- Written task -
Every line with the string "yellow" in it belongs in your answer, so copy them all from the data.

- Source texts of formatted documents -
+===+

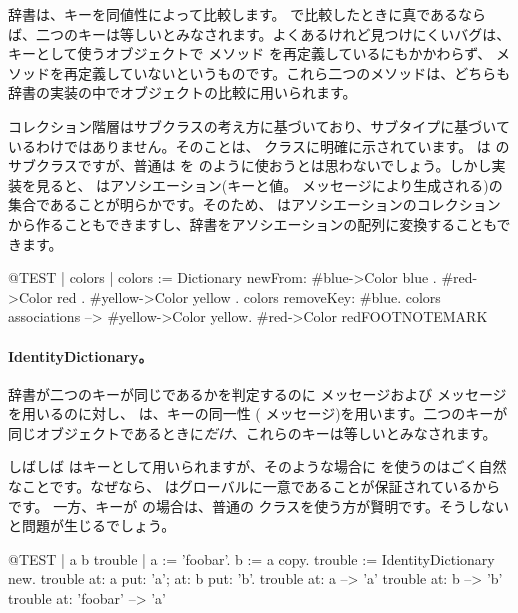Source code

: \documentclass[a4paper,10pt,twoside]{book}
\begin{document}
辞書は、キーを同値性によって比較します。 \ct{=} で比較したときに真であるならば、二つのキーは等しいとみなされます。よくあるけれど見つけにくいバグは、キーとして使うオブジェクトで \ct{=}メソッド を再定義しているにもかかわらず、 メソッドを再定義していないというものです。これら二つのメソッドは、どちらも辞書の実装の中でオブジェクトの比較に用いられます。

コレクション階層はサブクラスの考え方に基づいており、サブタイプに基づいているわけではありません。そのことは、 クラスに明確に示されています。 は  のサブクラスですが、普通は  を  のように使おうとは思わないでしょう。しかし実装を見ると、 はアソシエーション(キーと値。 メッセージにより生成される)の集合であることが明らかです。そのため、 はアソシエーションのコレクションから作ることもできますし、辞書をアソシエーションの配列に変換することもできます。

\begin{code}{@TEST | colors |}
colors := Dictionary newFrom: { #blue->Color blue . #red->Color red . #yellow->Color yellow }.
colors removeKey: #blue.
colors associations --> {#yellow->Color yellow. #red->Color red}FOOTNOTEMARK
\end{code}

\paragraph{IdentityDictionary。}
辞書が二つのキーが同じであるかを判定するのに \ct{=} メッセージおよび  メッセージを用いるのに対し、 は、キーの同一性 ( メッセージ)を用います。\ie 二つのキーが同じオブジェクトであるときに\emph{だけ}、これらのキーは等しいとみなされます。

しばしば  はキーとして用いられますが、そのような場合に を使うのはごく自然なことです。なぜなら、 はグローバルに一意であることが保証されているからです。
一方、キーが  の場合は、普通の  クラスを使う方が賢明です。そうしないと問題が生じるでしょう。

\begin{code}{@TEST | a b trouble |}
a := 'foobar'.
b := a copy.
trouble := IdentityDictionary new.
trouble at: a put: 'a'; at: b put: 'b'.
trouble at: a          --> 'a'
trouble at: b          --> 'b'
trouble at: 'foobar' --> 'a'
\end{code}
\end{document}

+===+

- Written solution -
colors := Dictionary newFrom: { #blue->Color blue . #red->Color red . #yellow->Color yellow }.
colors associations --> {#yellow->Color yellow. #red->Color red}FOOTNOTEMARK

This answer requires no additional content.